═════ Exercise input ═════

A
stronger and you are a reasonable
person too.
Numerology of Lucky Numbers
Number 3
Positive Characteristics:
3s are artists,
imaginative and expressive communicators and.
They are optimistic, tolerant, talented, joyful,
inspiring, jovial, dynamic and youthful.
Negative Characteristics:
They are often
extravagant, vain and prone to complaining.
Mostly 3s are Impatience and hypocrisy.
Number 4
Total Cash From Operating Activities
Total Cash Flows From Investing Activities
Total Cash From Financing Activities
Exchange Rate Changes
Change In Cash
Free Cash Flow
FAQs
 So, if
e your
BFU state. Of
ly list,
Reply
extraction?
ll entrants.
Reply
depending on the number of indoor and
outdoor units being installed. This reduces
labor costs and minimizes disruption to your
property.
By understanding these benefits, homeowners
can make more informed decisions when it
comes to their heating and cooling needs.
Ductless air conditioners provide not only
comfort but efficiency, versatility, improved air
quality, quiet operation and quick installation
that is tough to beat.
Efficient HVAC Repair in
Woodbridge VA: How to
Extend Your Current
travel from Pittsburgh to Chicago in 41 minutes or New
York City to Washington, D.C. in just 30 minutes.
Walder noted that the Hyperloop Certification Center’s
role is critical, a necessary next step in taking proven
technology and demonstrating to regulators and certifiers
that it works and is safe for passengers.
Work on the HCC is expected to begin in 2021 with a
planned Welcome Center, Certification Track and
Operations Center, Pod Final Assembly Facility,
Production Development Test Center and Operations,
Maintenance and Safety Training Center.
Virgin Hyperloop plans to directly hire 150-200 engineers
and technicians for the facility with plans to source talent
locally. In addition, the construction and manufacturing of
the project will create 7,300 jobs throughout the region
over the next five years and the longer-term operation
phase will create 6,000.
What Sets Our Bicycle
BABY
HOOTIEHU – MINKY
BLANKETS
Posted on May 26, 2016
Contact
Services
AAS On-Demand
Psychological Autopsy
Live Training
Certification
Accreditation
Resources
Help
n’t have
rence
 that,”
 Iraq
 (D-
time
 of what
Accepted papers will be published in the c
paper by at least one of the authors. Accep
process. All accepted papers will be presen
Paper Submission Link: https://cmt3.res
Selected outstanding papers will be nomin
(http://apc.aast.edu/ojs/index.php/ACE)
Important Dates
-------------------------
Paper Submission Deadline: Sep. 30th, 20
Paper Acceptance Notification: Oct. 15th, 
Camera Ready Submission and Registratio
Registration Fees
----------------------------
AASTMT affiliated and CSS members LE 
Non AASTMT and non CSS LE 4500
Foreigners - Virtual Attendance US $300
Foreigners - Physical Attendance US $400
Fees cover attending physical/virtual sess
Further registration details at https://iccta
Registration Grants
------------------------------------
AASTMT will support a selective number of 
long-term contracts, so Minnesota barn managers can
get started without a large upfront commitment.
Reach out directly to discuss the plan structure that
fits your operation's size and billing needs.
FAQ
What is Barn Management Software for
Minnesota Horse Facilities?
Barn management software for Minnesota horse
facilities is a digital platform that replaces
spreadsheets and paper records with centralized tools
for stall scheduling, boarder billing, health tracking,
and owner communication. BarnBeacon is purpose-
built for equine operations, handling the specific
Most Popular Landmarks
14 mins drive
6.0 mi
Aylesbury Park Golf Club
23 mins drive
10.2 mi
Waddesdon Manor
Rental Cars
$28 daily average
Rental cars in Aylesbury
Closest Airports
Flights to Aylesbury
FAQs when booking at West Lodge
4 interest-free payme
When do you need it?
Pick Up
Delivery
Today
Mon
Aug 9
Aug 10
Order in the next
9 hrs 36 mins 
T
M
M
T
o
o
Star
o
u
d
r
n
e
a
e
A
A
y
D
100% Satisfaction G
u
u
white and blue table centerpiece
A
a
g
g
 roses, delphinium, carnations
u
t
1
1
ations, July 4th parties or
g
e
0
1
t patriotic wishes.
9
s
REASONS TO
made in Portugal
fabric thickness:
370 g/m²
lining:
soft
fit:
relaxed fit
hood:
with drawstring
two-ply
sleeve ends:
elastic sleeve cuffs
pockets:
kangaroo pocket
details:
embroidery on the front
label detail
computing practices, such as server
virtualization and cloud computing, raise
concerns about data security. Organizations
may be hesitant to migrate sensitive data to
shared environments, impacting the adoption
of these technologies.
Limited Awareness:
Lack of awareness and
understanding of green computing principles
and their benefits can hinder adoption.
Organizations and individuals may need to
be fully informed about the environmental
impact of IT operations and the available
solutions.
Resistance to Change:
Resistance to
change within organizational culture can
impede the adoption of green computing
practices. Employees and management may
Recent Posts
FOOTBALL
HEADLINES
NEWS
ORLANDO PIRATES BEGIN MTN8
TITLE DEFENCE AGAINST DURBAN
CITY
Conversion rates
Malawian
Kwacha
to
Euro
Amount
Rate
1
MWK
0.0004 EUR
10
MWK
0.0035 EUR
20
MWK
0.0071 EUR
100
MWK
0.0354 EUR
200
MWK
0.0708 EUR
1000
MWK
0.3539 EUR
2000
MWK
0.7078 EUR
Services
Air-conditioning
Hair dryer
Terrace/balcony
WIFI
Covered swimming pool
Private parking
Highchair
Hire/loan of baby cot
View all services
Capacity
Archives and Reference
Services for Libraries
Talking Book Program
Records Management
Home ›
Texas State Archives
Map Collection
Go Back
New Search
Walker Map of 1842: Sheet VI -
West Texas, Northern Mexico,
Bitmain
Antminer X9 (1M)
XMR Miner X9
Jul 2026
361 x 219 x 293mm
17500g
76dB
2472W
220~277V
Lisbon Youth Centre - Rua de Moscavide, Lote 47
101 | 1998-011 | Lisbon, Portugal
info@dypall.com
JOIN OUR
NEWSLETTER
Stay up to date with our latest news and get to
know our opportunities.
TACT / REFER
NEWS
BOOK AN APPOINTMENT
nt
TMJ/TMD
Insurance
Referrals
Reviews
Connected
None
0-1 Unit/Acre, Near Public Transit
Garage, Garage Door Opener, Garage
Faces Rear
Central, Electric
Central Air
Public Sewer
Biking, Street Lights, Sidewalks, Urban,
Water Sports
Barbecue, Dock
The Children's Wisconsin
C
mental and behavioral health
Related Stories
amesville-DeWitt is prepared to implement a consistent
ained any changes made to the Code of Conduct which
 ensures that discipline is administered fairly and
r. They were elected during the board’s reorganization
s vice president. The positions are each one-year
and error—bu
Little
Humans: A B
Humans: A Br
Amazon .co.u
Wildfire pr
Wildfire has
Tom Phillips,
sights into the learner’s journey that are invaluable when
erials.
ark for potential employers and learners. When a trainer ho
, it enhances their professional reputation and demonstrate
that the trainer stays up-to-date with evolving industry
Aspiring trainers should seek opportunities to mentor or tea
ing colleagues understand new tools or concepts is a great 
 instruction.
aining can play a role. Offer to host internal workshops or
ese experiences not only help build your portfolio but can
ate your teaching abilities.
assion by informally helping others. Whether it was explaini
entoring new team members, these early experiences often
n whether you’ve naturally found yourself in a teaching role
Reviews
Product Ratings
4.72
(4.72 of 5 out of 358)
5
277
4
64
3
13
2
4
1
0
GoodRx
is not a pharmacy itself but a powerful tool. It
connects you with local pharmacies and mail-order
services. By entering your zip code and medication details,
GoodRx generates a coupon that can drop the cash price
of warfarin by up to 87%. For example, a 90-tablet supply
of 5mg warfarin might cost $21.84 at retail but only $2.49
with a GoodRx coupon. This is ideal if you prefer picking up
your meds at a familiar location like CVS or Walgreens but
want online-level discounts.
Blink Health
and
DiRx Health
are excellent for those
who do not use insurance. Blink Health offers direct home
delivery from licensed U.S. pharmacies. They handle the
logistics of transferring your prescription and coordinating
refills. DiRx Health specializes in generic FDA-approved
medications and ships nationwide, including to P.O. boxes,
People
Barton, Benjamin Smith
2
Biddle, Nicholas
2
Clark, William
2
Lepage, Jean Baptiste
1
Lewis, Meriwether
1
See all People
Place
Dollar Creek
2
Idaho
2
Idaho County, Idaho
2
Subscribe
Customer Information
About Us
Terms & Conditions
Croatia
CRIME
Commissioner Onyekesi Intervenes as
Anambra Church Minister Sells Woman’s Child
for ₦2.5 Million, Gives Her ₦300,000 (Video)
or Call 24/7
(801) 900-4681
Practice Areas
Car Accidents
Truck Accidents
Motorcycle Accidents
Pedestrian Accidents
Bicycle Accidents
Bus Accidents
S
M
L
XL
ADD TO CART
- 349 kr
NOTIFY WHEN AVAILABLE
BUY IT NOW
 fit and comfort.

═════

Pick every line of the data that includes the string "Activities".

• Worked solution:
Total Cash From Operating Activities
Total Cash Flows From Investing Activities
Total Cash From Financing Activities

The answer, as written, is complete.